The critical voices that could be heard in Westminster also echoed around the city itself as independent mayoral candidate Stephen Yip and opposition party leaders circled, eager to benefit from Labour’s discomfort.

The document reveals a series of failures in the running of the Labour-dominated authority, the party already reeling from a mayoral selection process that descended into morale-sapping farce. The culture of the highways and regeneration departments came in for severe criticism. Caller and his colleagues found a “worrying lack of record-keeping” and documents were “created retrospectively, discarded in skips or even destroyed.” The highways department is described as dysfunctional with “no coherent business plan” and “dubious” contract deals. Property management deals were arbitrarily decided and there was a “fundamental failure… to understand and appreciate the basic standards governing those in public service” and “no established way to hold those falling below those acceptable standards to account.” Instead of Cabinet leadership, it seems there was clique leadership.

While stopping short of ordering a full takeover of the council, with commissioners instead being sent to supervise specific parts of the planning, highways and regeneration directorate, Housing and Local Government Minister Robert Jenrick has instigated an unprecedented level of intervention in one of the UK’s major cities with a population of half a million people.

Local people are not surprised that there have been problems in the running of the council for some time, but there is little appetite for direct government intervention in a city that doesn’t have a single Tory councillor and where the vote for the Conservative Party is derisory. Many mentioned the context of austerity, during which the Tory government, aided and abetted by their Liberal Democrat coalition partners, slashed over 60% of the city’s funding. Others scoffed at the cheek of Jenrick lecturing from his parliamentary dispatch box when he has his own string of corruption allegations to answer. His conduct of property development deals has been murky to say the least.

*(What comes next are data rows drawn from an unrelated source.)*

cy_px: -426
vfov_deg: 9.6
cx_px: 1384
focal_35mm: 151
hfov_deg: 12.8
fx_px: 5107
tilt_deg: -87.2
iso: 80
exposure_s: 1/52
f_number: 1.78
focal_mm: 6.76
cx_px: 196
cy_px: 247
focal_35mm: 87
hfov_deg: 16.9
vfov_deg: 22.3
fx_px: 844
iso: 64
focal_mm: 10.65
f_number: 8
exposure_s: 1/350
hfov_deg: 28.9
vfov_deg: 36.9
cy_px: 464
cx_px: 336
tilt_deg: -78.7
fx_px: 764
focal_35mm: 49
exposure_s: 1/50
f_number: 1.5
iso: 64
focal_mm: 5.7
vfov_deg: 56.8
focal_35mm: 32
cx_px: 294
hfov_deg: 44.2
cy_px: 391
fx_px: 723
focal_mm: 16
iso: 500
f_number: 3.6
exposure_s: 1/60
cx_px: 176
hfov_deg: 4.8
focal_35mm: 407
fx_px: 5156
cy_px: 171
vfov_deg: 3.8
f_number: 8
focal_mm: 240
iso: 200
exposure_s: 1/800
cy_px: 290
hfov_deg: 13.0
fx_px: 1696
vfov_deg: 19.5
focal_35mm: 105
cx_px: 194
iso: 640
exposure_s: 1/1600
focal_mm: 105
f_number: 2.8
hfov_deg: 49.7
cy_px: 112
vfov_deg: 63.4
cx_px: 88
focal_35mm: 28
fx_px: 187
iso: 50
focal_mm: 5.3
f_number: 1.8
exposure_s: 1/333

In Labour circles, the events of the last few weeks have been Calvary on the Mersey. First, there were the arrests before Christmas of Mayor Joe Anderson and four others, the origin of the current travails. Weeks later, the mayoral selection was abruptly interrupted with the three original candidates excluded from the process. Then a shortlist of two inexperienced candidates was hurriedly drawing up.

Anderson’s running of the council was a version of David Blunkett’s dented shield, the council acting as a conduit for government-imposed spending cuts. Again and again, Anderson argued that if the council didn’t trim its spending the government would send in commissioners. Councillors administered the cuts, but the commissioners are about to arrive anyway.

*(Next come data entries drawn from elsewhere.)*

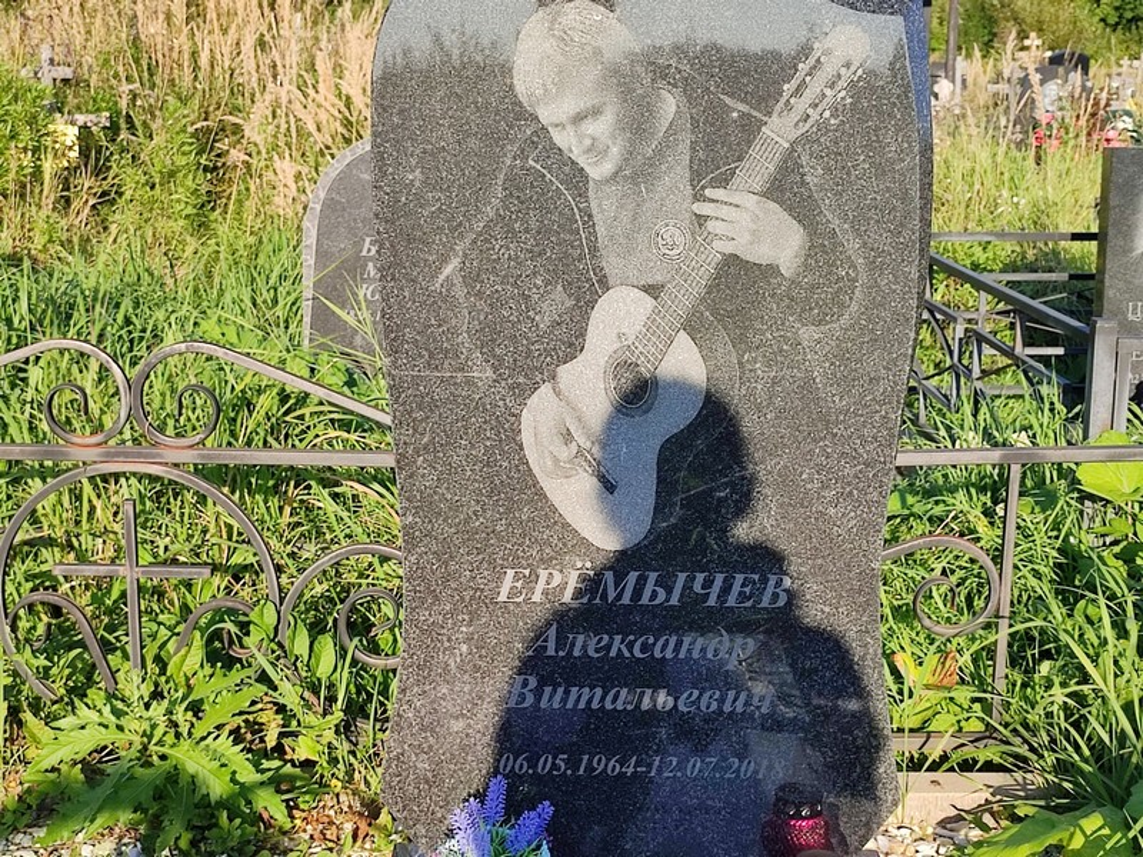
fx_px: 825
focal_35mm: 25
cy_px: 428
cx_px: 572
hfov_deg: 69.4
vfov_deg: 54.9
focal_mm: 6.04
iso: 50
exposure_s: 1/382
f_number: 1.9
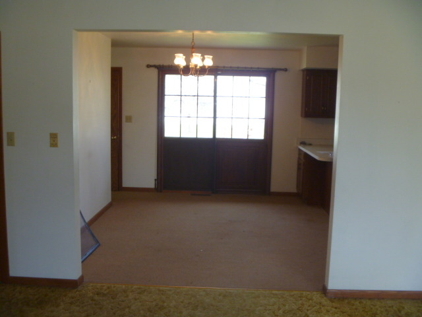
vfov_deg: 40.7
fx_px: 427
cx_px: 211
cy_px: 158
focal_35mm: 35
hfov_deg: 52.6
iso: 125
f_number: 3.5
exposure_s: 1/30
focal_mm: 6.3
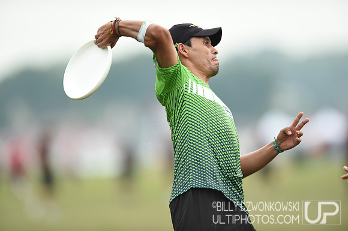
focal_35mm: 400
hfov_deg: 5.2
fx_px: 3861
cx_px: 174
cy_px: 116
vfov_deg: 3.4
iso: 500
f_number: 2.8
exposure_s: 1/1250
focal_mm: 400
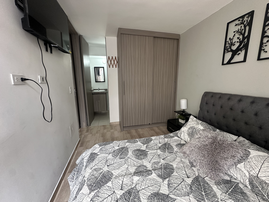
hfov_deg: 102.1
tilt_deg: -8.5
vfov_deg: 85.7
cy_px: 101
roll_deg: +0.2
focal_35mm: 14
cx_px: 134
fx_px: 109
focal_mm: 2.22
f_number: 2.2
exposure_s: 1/94
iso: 320
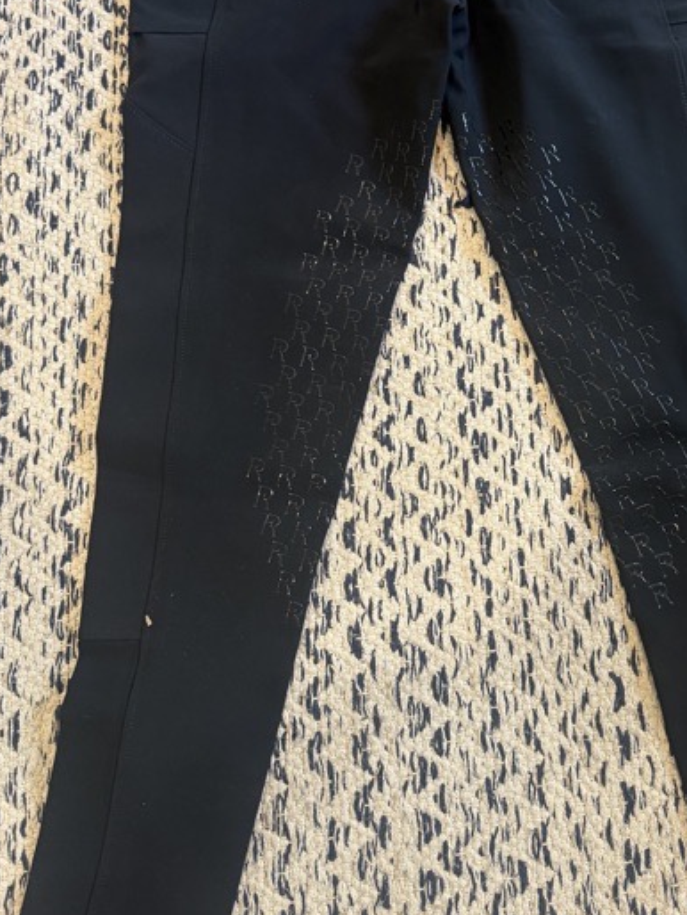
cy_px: 308
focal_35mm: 42
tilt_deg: -74.2
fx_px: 1110
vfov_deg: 44.2
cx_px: 455
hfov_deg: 34.1
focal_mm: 6.76
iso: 250
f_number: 1.78
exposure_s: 1/60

Many Labour members also feel deeply alienatied from the Labour leadership, which has been keen to welcome the commissioners. Why punish the many for the failings of an unaccountable few? Commissioners will now be in the city for three years and the number of councillors will be drastically reduced in two years, with just one per ward. There are concerns this could lead to a professionalisation of local democracy and its authoritarian policing from above by both unelected commissioners and the same Labour leadership that has clamped down on CLPs, spuriously suspended scores of members and made a complete mess of the Liverpool mayoral selection.

Local elections that have often been seen as shoo-ins for Labour could now deliver significant gains for opposition parties. Many Labour activists, not just Corbyn supporters, but many of those who were persuaded to support Keir Starmer’s leadership campaign by the ten pledges, see Labour’s troubles as self-inflicted both by the party’s local and national leadership. Desire for change can only grow.